Reputation: 1018
I have an index that contains documents who have a status. These are initially imported with a job and their status is set to 0.
For simplicity:
{
"_uid" : 1234
"id" : 1
"name" : "someName",
"status" : 0
}
Then another import job runs and extends these objects by iterating over each object with status=0. Each object that is extended gets the status 1.
{
"_uid" : 1234
"id" : 1
"name" : "someName",
"newProperty" : "someValue",
"status" : 1
}
(Note the unchanged _uid. It's the same object)
Now I have a third import job that takes all objects with status one, takes their ID (the ID!!! Not their _uid!) and creates a new object with the same ID, but different UID:
{
"_uid" : 5678
"id" : 1
"completelyDifferentProperty" : "someValue"
"status" : 2
}
So now, for each ID, I have two objects: One with status = 1, One with status = 2.
For the last job I need to make sure that it only picks objects with status =1 that DO NOT YET have a corresponding status=2 object.

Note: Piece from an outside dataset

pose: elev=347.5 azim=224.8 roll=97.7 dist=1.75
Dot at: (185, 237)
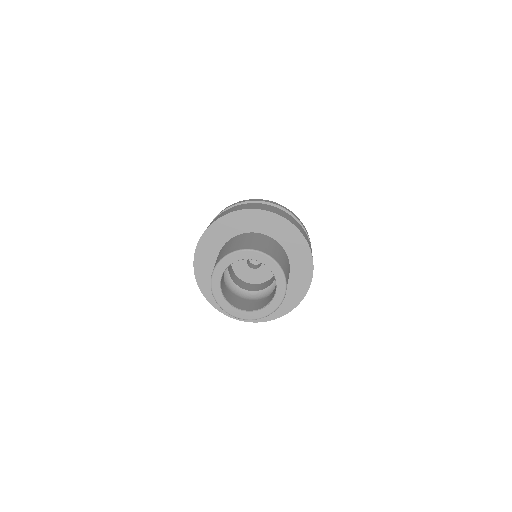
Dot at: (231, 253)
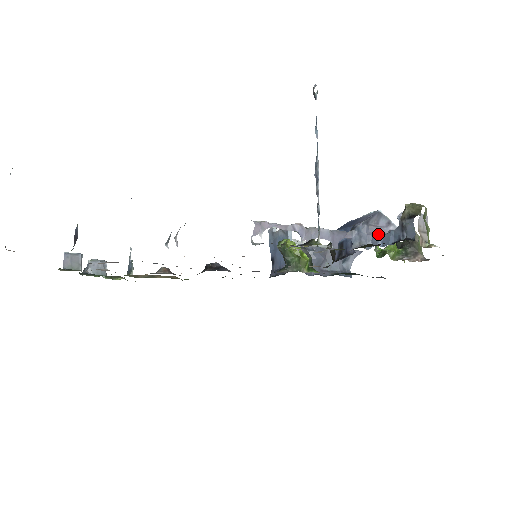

So I need a query to the effect of "Get all objects where status == 1 for which no status == 2 object with the same ID exists".
I have a feeling aggregations might help me but I haven't gotten it figured out yet.
Upvotes: 2
Views: 345
Reputation: 8718
You can do it fairly easily with a parent/child relationship. This is sort of a special-case use of the capability, but I think it could be used to solve your problem.

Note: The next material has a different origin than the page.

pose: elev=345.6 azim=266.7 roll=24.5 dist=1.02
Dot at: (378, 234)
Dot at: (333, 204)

To test it out, I set up an index like this, with parent_doc
type and a child_doc
type (I only included the properties necessary to set up the capability; it doesn't hurt to add more in your documents):
PUT /test_index
{
"mappings": {
"parent_doc": {
"_id": {
"path": "id"
},
"properties": {
"id": {
"type": "long"
},
"_uid": {
"type": "long"
},
"status": {
"type": "integer"
}
}
},
"child_doc": {
"_parent": {
"type": "parent_doc"
},
"_id": {
"path": "id"
},
"properties": {
"id": {
"type": "long"
},
"_uid": {
"type": "long"
},
"status": {
"type": "long"
}
}
}
}
}
Then I added four docs; three parents, one child. There is one document that has "status: 1
that doesn't have a corresponding child document.
POST /test_index/_bulk
{"index":{"_type":"parent_doc"}}
{"_uid":1234,"id":1,"name":"someName","newProperty":"someValue","status":0}
{"index":{"_type":"parent_doc"}}
{"_uid":1234,"id":2,"name":"someName","newProperty":"someValue","status":1}
{"index":{"_type":"child_doc","_parent":2}}
{"_uid":5678,"id":2,"completelyDifferentProperty":"someValue","status":2}
{"index":{"_type":"parent_doc"}}
{"_uid":4321,"id":3,"name":"anotherName","newProperty":"anotherValue","status":1}
We can find the document we want like this; notice we are querying only the parent_doc
type, and that our conditions are that status
is 1
and no child (at all) exists:
POST /test_index/parent_doc/_search
{
"query": {
"filtered": {
"query": {
"match_all": {}
},
"filter": {
"bool": {
"must": [
{
"term": {
"status": 1
}
},
{
"not": {
"filter": {
"has_child": {
"type": "child_doc",
"query": {
"match_all": {}
}
}
}
}
}
]
}
}
}
}
}
This returns:
{
"took": 3,
"timed_out": false,
"_shards": {
"total": 2,
"successful": 2,
"failed": 0
},
"hits": {
"total": 1,
"max_score": 1,
"hits": [
{
"_index": "test_index",
"_type": "parent_doc",
"_id": "3",
"_score": 1,
"_source": {
"_uid": 4321,
"id": 3,
"name": "anotherName",
"newProperty": "anotherValue",
"status": 1
}
}
]
}
}
Here's all the code I used to test it:
http://sense.qbox.io/gist/d1a0267087d6e744b991de5cdec1c31d947ebc13
Upvotes: 1